Question

In: Finance

Which of the following statements is CORRECT? a. The financial manager's proper goal should be to...

Which of the following statements is CORRECT?

a.

The financial manager's proper goal should be to attempt to maximize the firm's expected cash flows, since that will add the most to the individual shareholders' wealth.

b.

The financial manager should seek that combination of assets, liabilities, and capital that will generate the largest expected projected after-tax income over the relevant time horizon, generally the coming year.

c.

The riskiness inherent in a firm's earnings per share (EPS) depends on the characteristics of the projects the firm selects, and thus on the firm's assets. However, EPS is not affected by the manner in which those assets are financed.

d.

Potential agency problems can arise between managers and stockholders, because managers hired as agents to act on behalf of the owners may instead make decisions favorable to themselves rather than the stockholders.

e.

Large, publicly owned firms like IBM and GE are controlled by their management teams. Ownership is generally widely dispersed; hence managers have great freedom in how they run the firm. Managers may operate in stockholders' best interests, but they also may operate in their own personal best interests. As long as they stay within the law, there is no way to either force or motivate managers to act in the stockholders' best interests.

Solutions

Expert Solution

Potential agency problems can arise between managers and stockholders, because managers hired as agents to act on behalf of the owners may instead make decisions favorable to themselves rather than the stockholders is the correct option.

Option d is correct option

The financial manager's proper goal should be to attempt to maximize the firm's expected cash flows, since that will add the most to the individual shareholders' wealth. is incorrect as the goal of the financial manager is to maximize the shareholder's equity.

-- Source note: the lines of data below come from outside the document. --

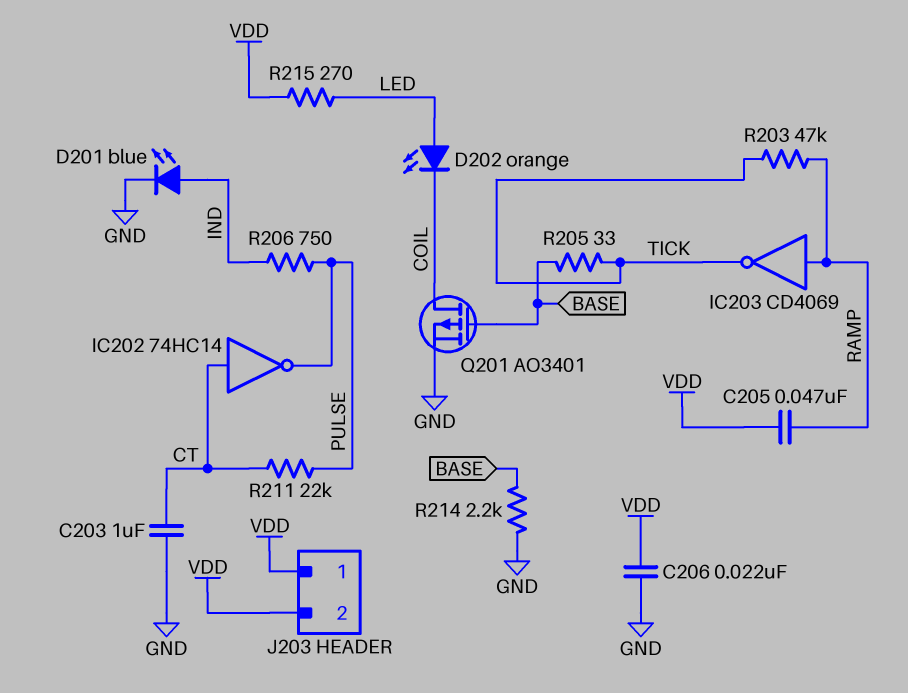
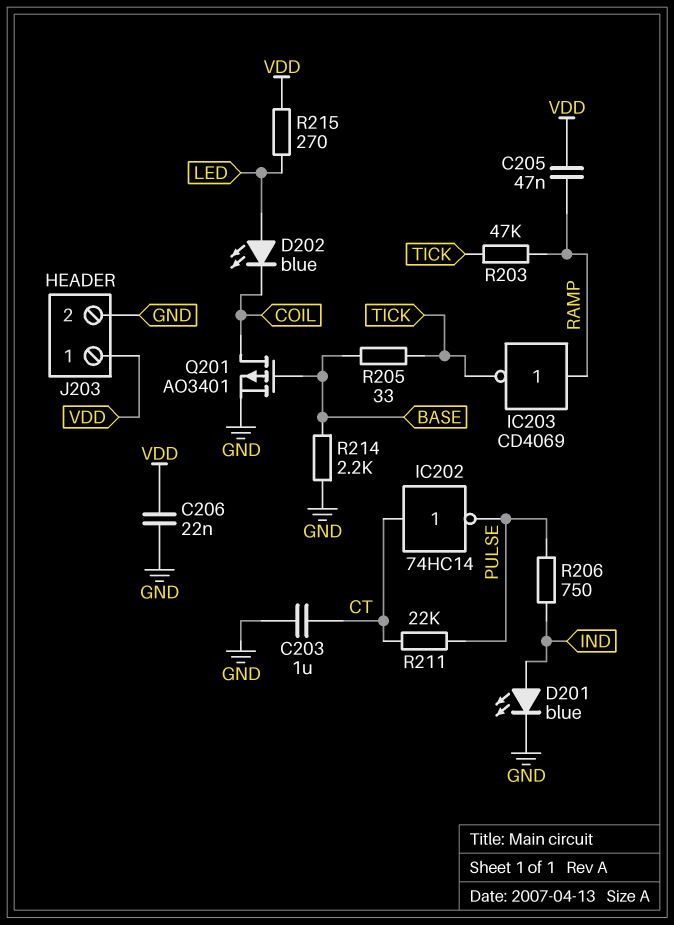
D202: LED orange (A LED, K COIL) -> LED blue (A LED, K COIL)
J203 pin 2: VDD -> GND

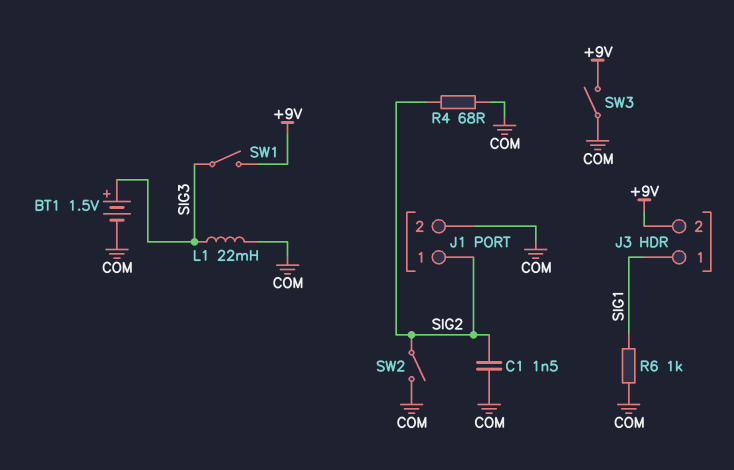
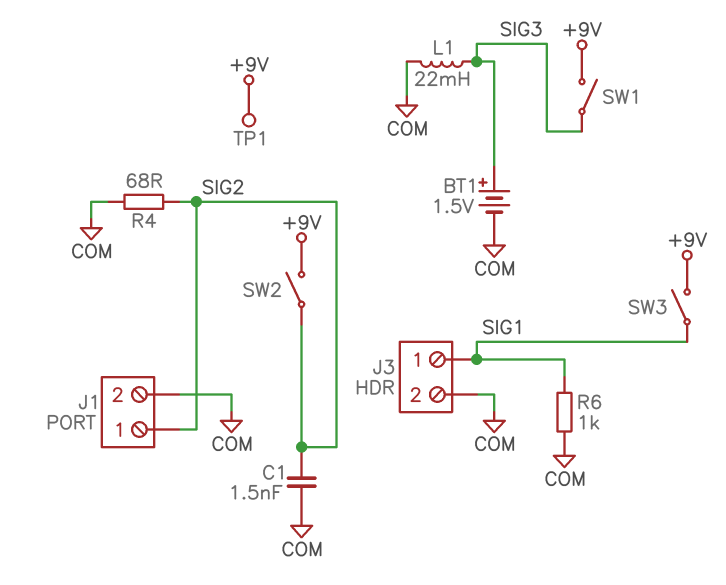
J3 pin 2: +9V -> COM
SW2: switch (COM, SIG2) -> switch (+9V, SIG2)
SW3: switch (+9V, COM) -> switch (+9V, SIG1)
TP1: none -> test point (+9V)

The financial manager should seek that combination of assets, liabilities, and capital that will generate the largest expected projected after-tax income over the relevant time horizon, generally the coming year is false

The riskiness inherent in a firm's earnings per share (EPS) depends on the characteristics of the projects the firm selects, and thus on the firm's assets. However, EPS is not affected by the manner in which those assets are financed.- False. EPS is calculated as earnings available divided by outstanding shares. It is affected by the assets financed, as it eventually affects the equity.

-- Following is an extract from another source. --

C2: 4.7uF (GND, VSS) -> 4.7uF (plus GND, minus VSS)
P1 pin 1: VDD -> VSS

Large, publicly owned firms like IBM and GE are controlled by their management teams. Ownership is generally widely dispersed; hence managers have great freedom in how they run the firm. Managers may operate in stockholders' best interests, but they also may operate in their own personal best interests. As long as they stay within the law, there is no way to either force or motivate managers to act in the stockholders' best interests. - False as the company is directed by board of directors.